La banque Société Générale et Amundi — gestionnaire d'actifs européen — annoncent ce jeudi 30 juillet avoir signé un nouvel accord de partenariat pour cinq ans. Objectif, poursuivre le développement de leurs relations dans la distribution de produits d’investissement et les activités de Securities Services. Cet accord entrera en vigueur en novembre 2020.
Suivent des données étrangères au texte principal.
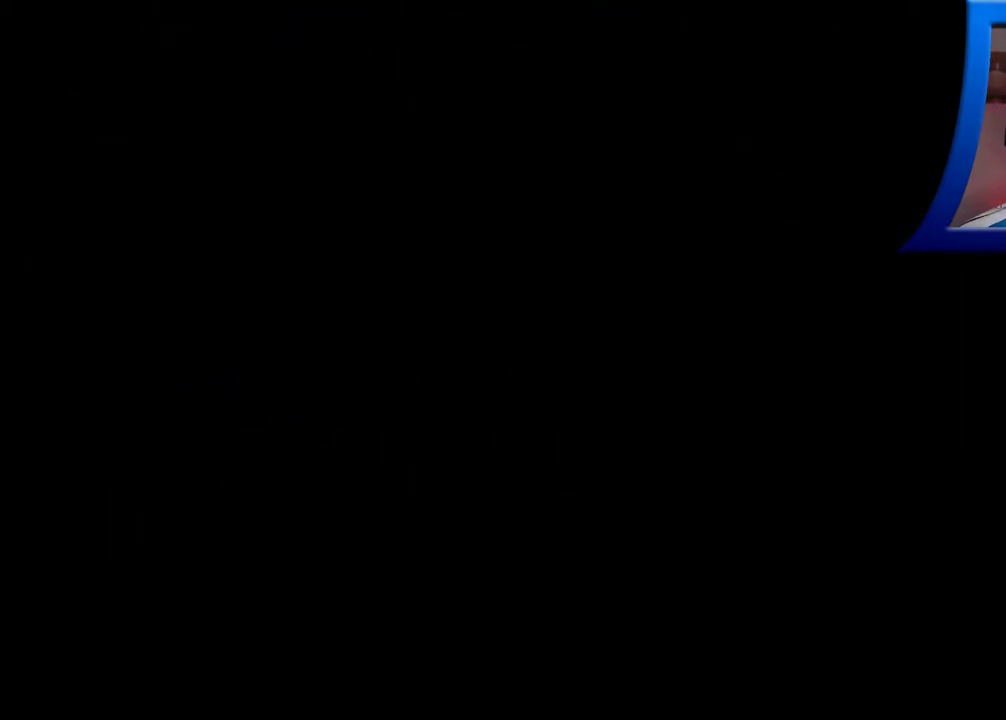
{"buttons": ["A"], "left_stick": "center", "right_stick": "center", "events": []}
« Nous nous félicitons du renouvellement des accords avec Société Générale, partenaire historique d’Amundi depuis sa création. Le renouvellement de ce partenariat dans ses différentes composantes nous permettra de continuer à contribuer favorablement au développement de l’offre et des services pour la clientèle des réseaux de la Société Générale. Il conforte la position d’Amundi comme partenaire de référence des réseaux Retail en Europe », commente Yves Perrier, Directeur général d'Amundi.

Plus de 10 ans de partenariat

Pour rappel, Société Générale et Amundi ont noué de premiers accords commerciaux relatifs à la distribution en 2009. Ceux-ci ont été renouvelés en 2015, à l'occasion de l’introduction en bourse (en anglais Initial Public Offering, ou IPO) d’Amundi. Lors de cette opération, Société Générale avait cédé la totalité de sa participation dans le groupe.
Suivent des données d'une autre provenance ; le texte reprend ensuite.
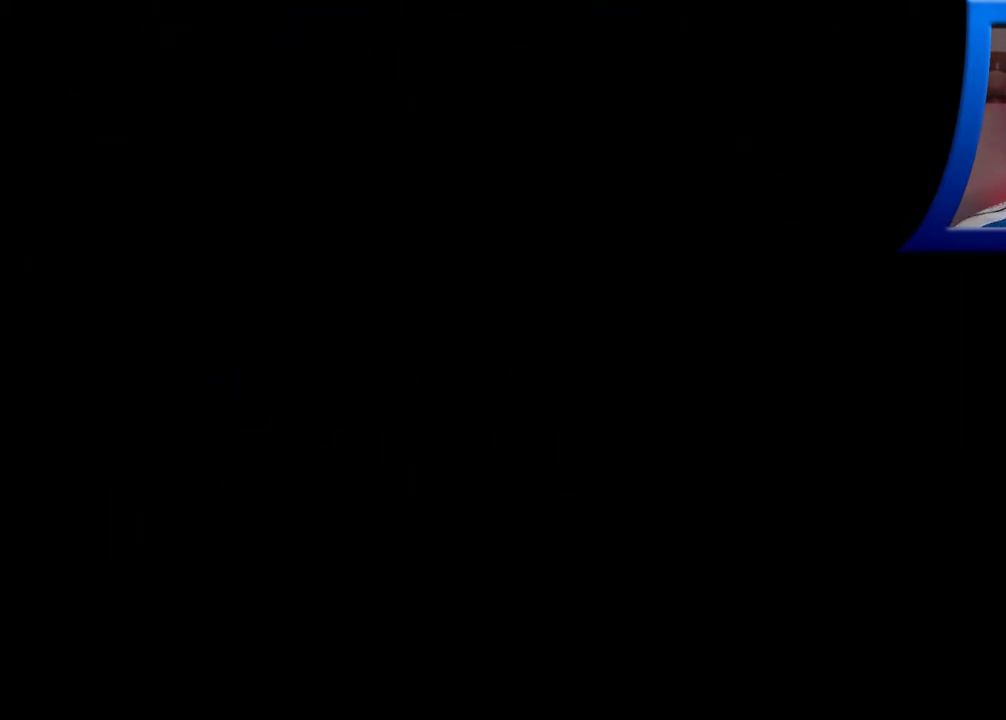
{"buttons": ["A"], "left_stick": "center", "right_stick": "center", "events": []}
Amundi demeure le premier partenaire du Groupe Société Générale pour la fourniture de produits d'épargne et d'investissement, à destination de ses réseaux de banque de détail et d'assurances. L’architecture du dispositif sera ouverte à d’autres sociétés de gestion. Dans la continuité de cette relation entre les deux groupes, Société Générale demeurera également l’un des premiers fournisseurs d’Amundi pour les services Titres.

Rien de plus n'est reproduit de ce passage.